Miley’s opposition, German Marquez, has quietly been the ace of the Rockies staff for several years now - although his 2021 has not lived up to expectation quite yet. There’s plenty of reason to believe in Marquez as a very good MLB pitcher - he’s posted a DRA- of 83 this season, 17% better than the average starting pitcher. What’s alarming for Marquez is just how different of a pitcher he’s been at Coors Field versus on the road - at home, he allowed 2.5 more runs per 9 innings last season than away from Denver. He’s also averaged fewer than 4 innings per start over his last 3 outings, a terrible formula for run prevention with the train wreck that is Colorado’s bullpen entering the game behind him. Entering Colorado as the 2nd-best team against righties in baseball, the Reds are likely to push Marquez to the limit pretty early on Friday night. With both teams in the top-5 offensively against the opposing pitcher’s side and two very gettable bullpens, this game has all the makings of a classic Coors Field slugfest.
The Pick: Over 10.5
Saturday, May 15th
Kansas City Royals @ Chicago White Sox (Mike Minor vs Carlos Rodón)

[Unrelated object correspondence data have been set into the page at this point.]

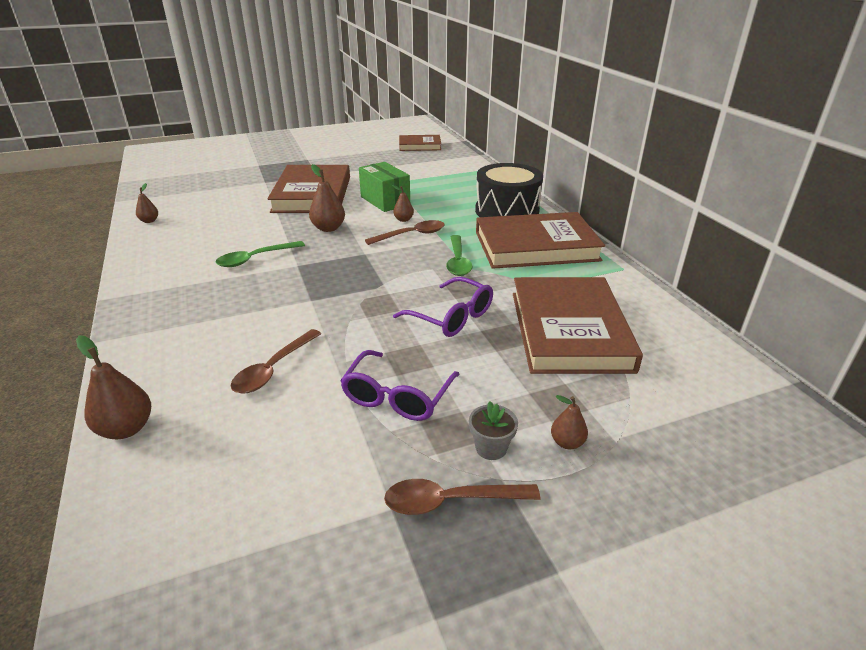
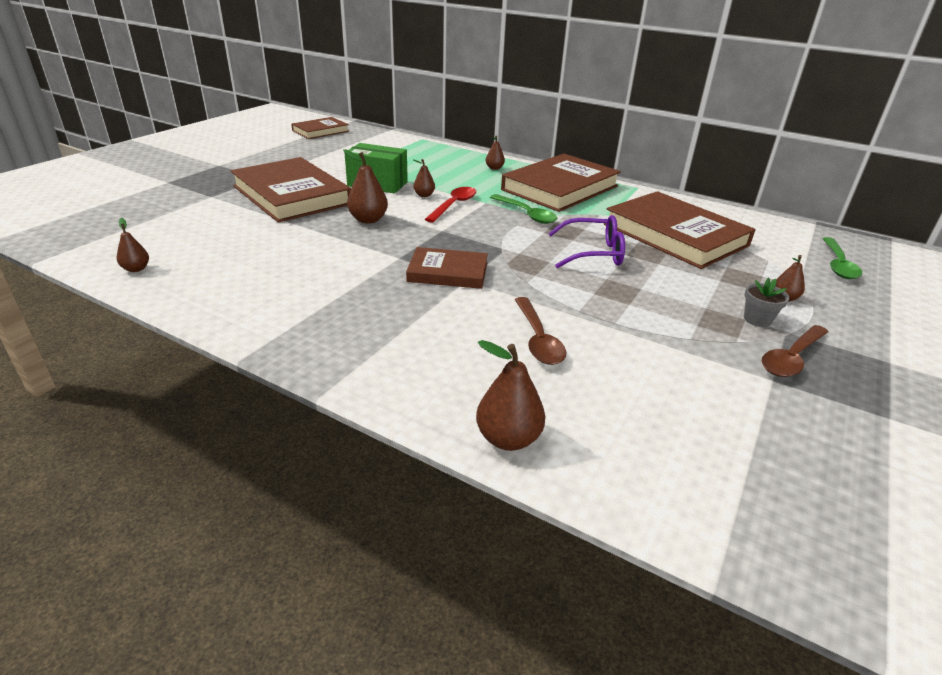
camera: 40 degrees left, 0 degrees up
(255, 259) = (346, 265): green spoon -> green spoon (838, 265)
(308, 289) = (448, 272): none -> brown book
(397, 396) = (655, 316): purple glasses -> none
(411, 235) = (454, 205): brown spoon -> red spoon
(507, 211) = (494, 168): black drum -> brown pear

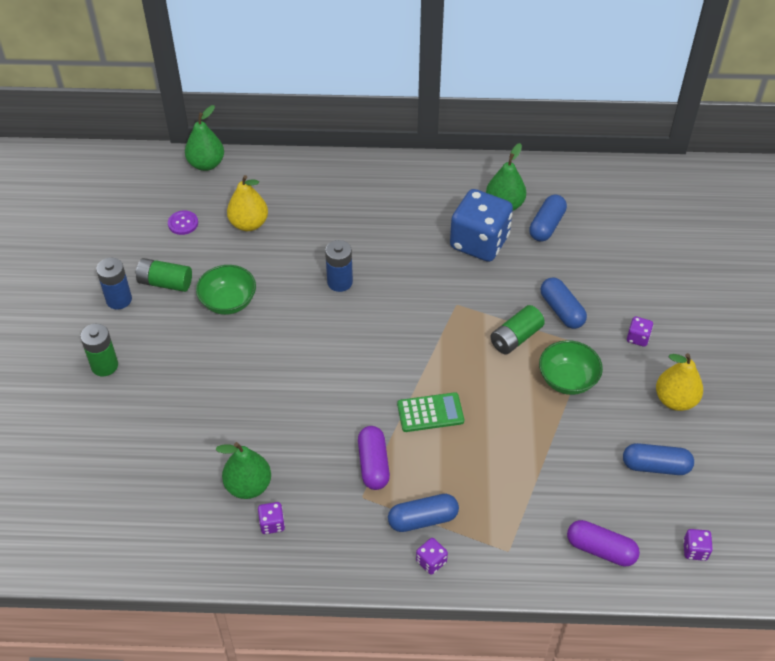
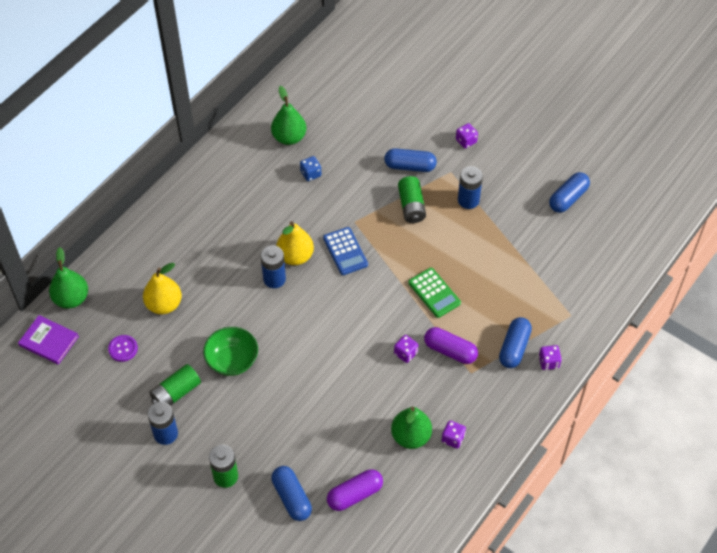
camera: 55 degrees left, 5 degrees up
(154, 174) = (49, 341): none -> purple book
(416, 316) = (345, 251): none -> blue calculator
(430, 413) = (434, 293): green calculator -> green calculator turned 120 degrees clockwise
(479, 242) = (310, 174): blue dice -> blue dice, size x0.40
(546, 225) = (329, 126): blue capsule -> blue capsule (292, 498)
(567, 380) = (468, 200): green bowl -> blue battery
(600, 549) = (605, 266): purple capsule -> purple capsule (355, 494)
(675, 400) = (528, 155): yellow pear -> yellow pear (295, 256)
(695, 550) = (639, 219): purple dice -> purple dice (405, 353)

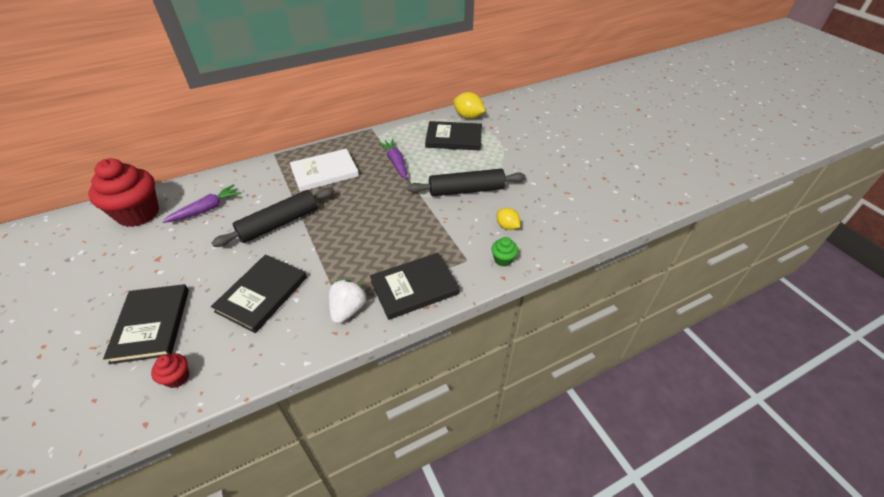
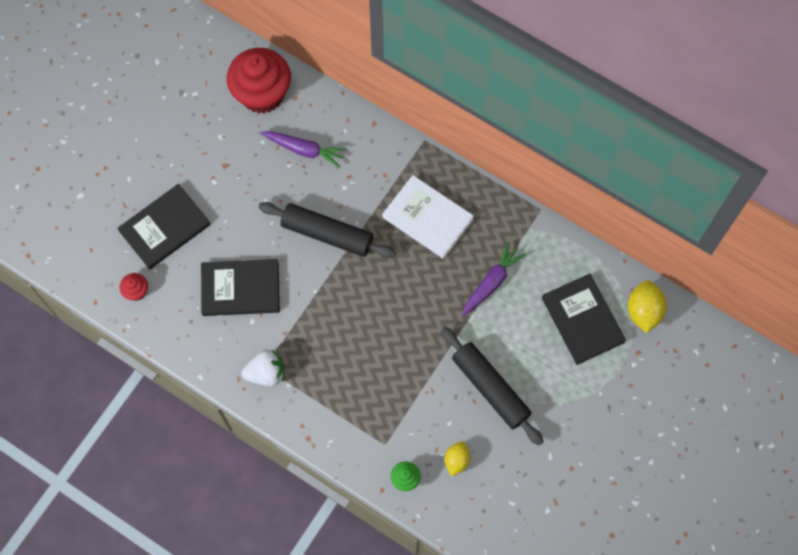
camera: 60 degrees right, 25 degrees up
(414, 287) = (323, 415): black book -> none

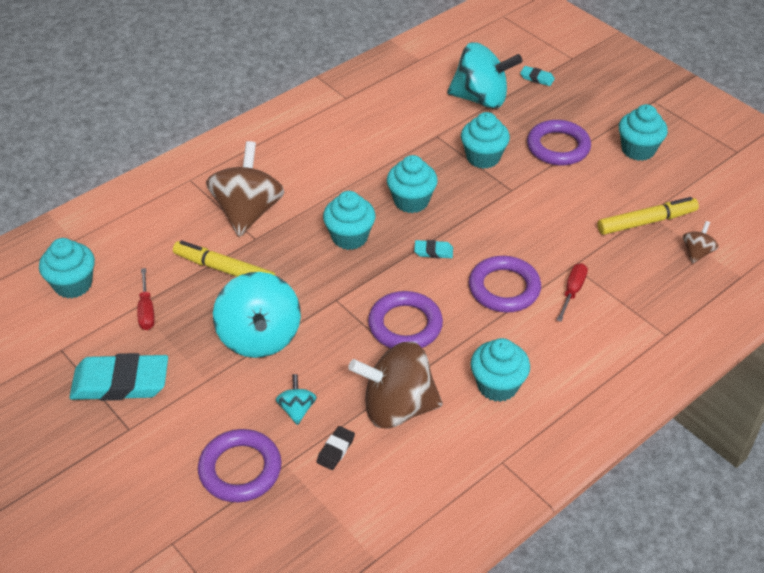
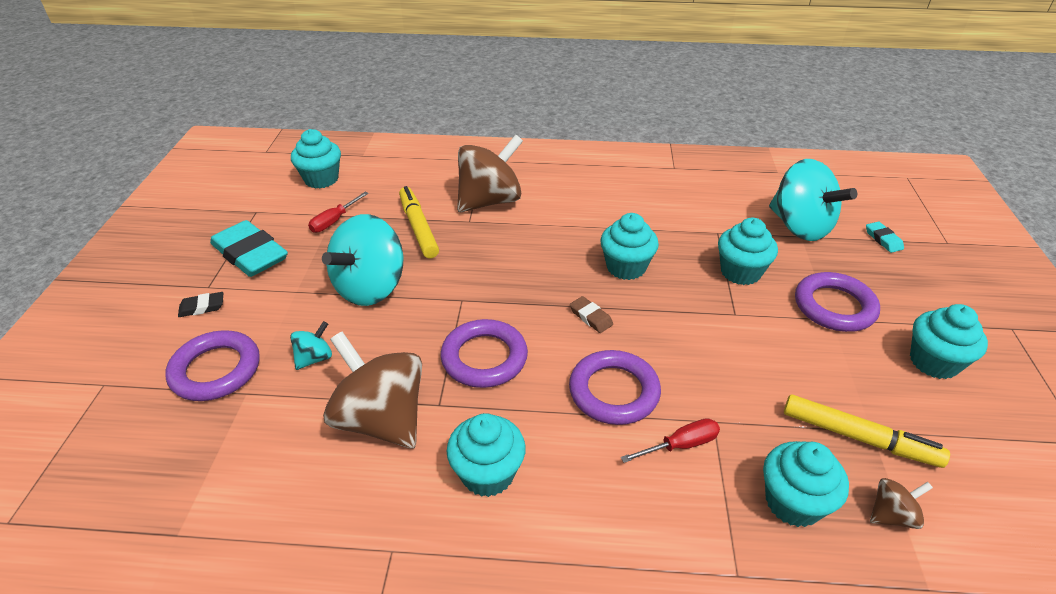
camera: 45 degrees right, 5 degrees down
(335, 450) = (290, 413): black eraser -> black eraser (202, 307)
(349, 237) = (537, 262): turquoise cupcake -> turquoise cupcake (793, 502)
(433, 251) = (591, 317): turquoise eraser -> brown eraser

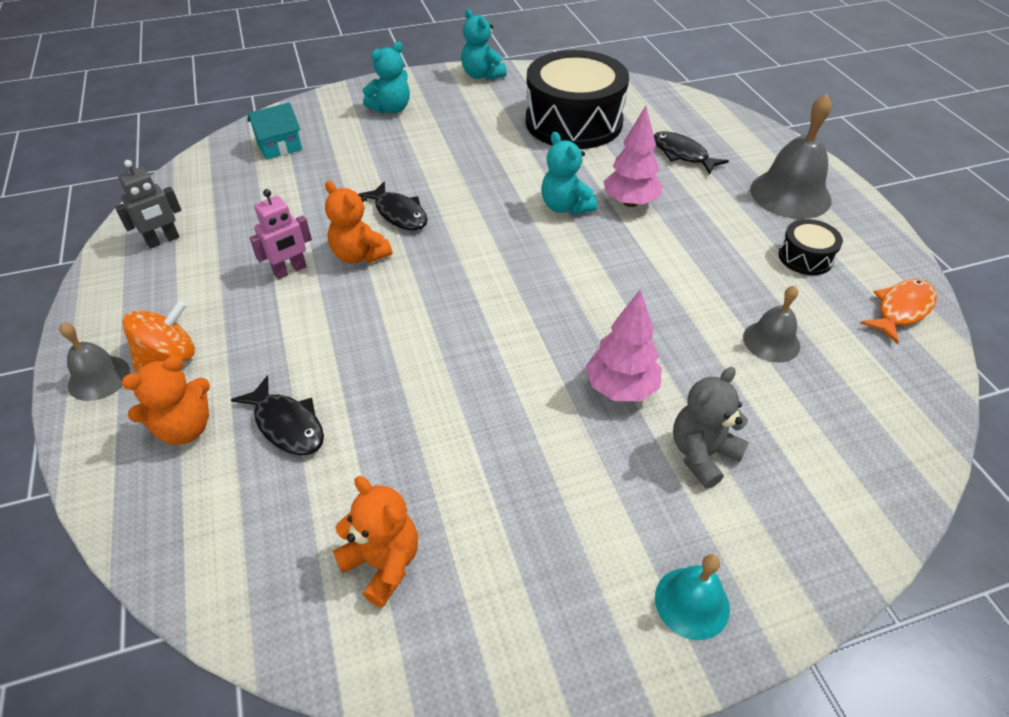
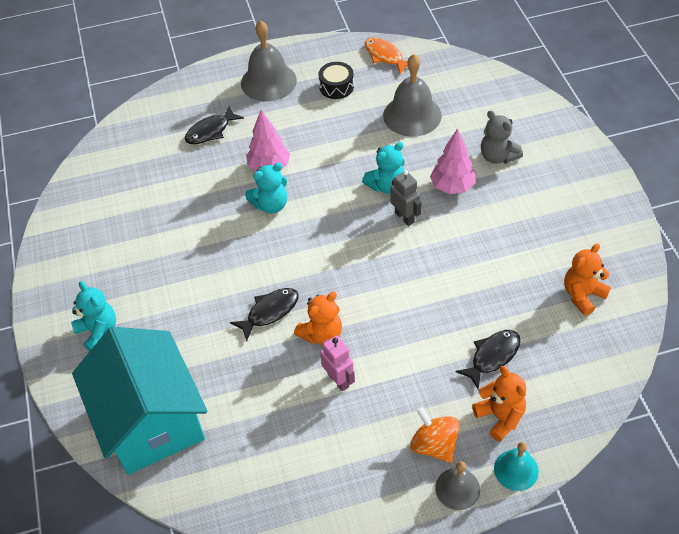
camera: 85 degrees left, 5 degrees up
(163, 240) = (293, 488): grey robot -> grey robot (404, 217)
(279, 146) = (151, 420): turquoise house -> turquoise house, size x2.47
(482, 75) = (50, 260): turquoise teddy bear -> turquoise teddy bear (386, 186)
(573, 122) = (150, 194): black drum -> none
(692, 602) = (584, 171): turquoise bell -> turquoise bell (516, 470)
(771, 341) = (412, 115): grey bell -> grey bell, size x1.74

Sunday on the south side of Chicago it’ll be two southpaws facing off in Mike Minor and Carlos Rodon. When I played baseball in the early 2010s in the ACC, Carlos Rodon was a household name as the most intimidating pitcher in the conference at NC State. He consistently dominated the league, leveraging a multitude of effective pitches to create both whiffs and soft contact, and an infield led by Trea Turner playing behind him made him even more effective. After battling through injuries and mixed results for several years, Carlos Rodon has absolutely arrived at the big league level. His 2021 stats speak for themselves - at 5-0 with a miniscule 0.58 ERA, it’s hard to argue anyone in the league is pitching better than he is this season. His peripheral stats back it up, too - he’s above the 90th percentile in the league in xwOBA, xBA, xERA, xSLG, and Whiff%. In short, hitters just can’t seem to square him up. On Sunday, he’ll take on a Royals team that he threw six shutout innings against a week ago and is 21st in the league against lefties this season.
The White Sox, on the other hand, have absolutely curb-stomped left handed pitching this season. It’s no surprise coming from a lineup packed with power-hitting righties, but the numbers are staggering for Chicago - their .315 batting average against LHP is tops in baseball by a ridiculous 35 points. They just touched up Mike Minor for 5 earned runs over 5 innings last week, and Minor has allowed 4 or more runs in 4 of his 7 starts this season. By the time these two pitchers exit, I’d guess we’re looking at something like 5-0 White Sox - and if the Royals bats are anywhere as cold as they were this week getting swept by Detroit, that should be more than enough to bring this bet home on the run line.